Police Officer Records Deemed Secret
SAN FRANCISCO — Police disciplinary records will become more secret under a far-reaching ruling Thursday by the California Supreme Court.
The court ruled 6 to 1 that the public may not have access to police discipline records filed during administrative appeals, including the names of officers who have been terminated, unless the officers waive their rights to privacy.
The decision is expected to shut down public access to information about officers who come before civil service commissions, civilian review boards and other panels that hear police discipline cases.
The ruling does not, however, automatically close records in cases that go to Superior Court. "That will be the next battleground," said Deputy San Diego County Counsel William H. Songer, who represented the county in a lawsuit brought by the media.
As a result of Thursday's decision, "We have pretty much of a secret police force in this state," said Tom Newton, general counsel of the California Newspaper Publishers Assn. He said the ruling frowned upon even disclosing the names of officers involved in shootings.

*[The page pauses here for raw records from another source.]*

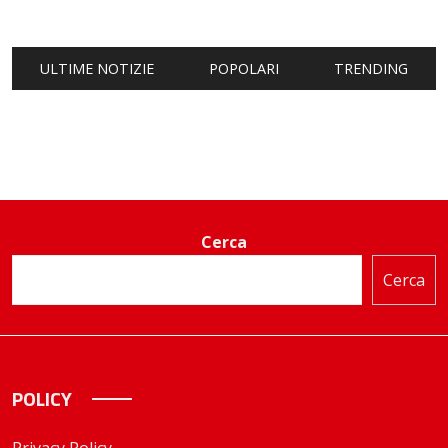
ULTIME NOTIZIE
POPOLARI
TRENDING
Cerca
Cerca
POLICY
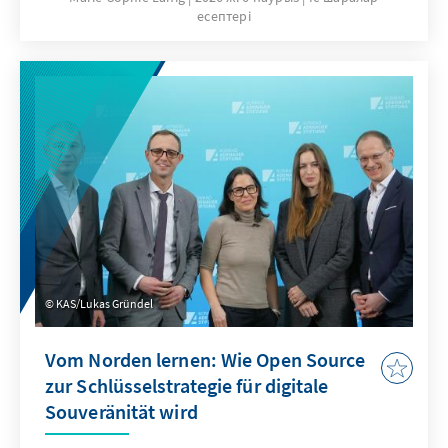
есептері
staatlicher Verantwortung bei militärischer
Gewalt von Bündnispartnern sowie
institutioneller Sicherung der eigenen
Verfassungsgerichtsbarkeit. Dass
verfassungsgerichtliche Entscheidungen ihre
Bedeutung nicht allein in Karlsruhe entfalten,
sondern insbesondere dort, wo ihre Maßstäbe
in politisches Handeln übersetzt werden,
nämlich in Berlin, verdeutlichte die
Fachtagung mit Rückblick auf das vergangene
Gerichtsjahr in diesem Jahr besonders.
KAS/Lukas Gründel
Vom Norden lernen: Wie Open Source
zur Schlüsselstrategie für digitale
Souveränität wird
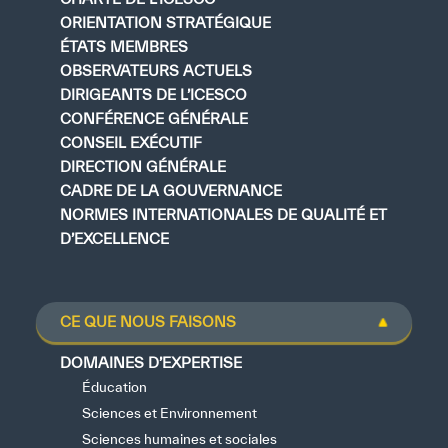
ORIENTATION STRATÉGIQUE
ÉTATS MEMBRES
OBSERVATEURS ACTUELS
DIRIGEANTS DE L’ICESCO
CONFÉRENCE GÉNÉRALE
CONSEIL EXÉCUTIF
DIRECTION GÉNÉRALE
CADRE DE LA GOUVERNANCE
NORMES INTERNATIONALES DE QUALITÉ ET
D’EXCELLENCE
CE QUE NOUS FAISONS
DOMAINES D’EXPERTISE
Éducation
Sciences et Environnement
Sciences humaines et sociales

Duke Law School professor Erwin Chemerinsky, a longtime police reform leader who filed a friend-of-the-court brief in the case, called the ruling "a stunning loss for the public and the right to know."
"It is very far-reaching," said Chemerinsky, a member of a board that studied the Rampart police scandal. "This is just a tremendous loss in the ability to check up on what police officers are doing."
Everett L. Bobbitt, who represented the San Diego police and sheriff deputies association in the case, agreed that the ruling will make it difficult, if not impossible, for the public to learn about officers who have committed misconduct.
Referring to the media, he said, "You are going to have to go back to your sources, you know, people who talk out of turn, which you guys do a good job of."
He said the police unions have sought privacy to prevent criminal defense lawyers from scouring public records for dirt on officers who are witnesses in cases.
"It is in the public interest not to have your police officers run through the wringer on many times bogus information," Bobbitt said.
Although the state high court did not specifically rule on whether appeal hearings must be closed to the public, all the case law cited in the decision means "there is no way you are going to get there," Bobbitt said.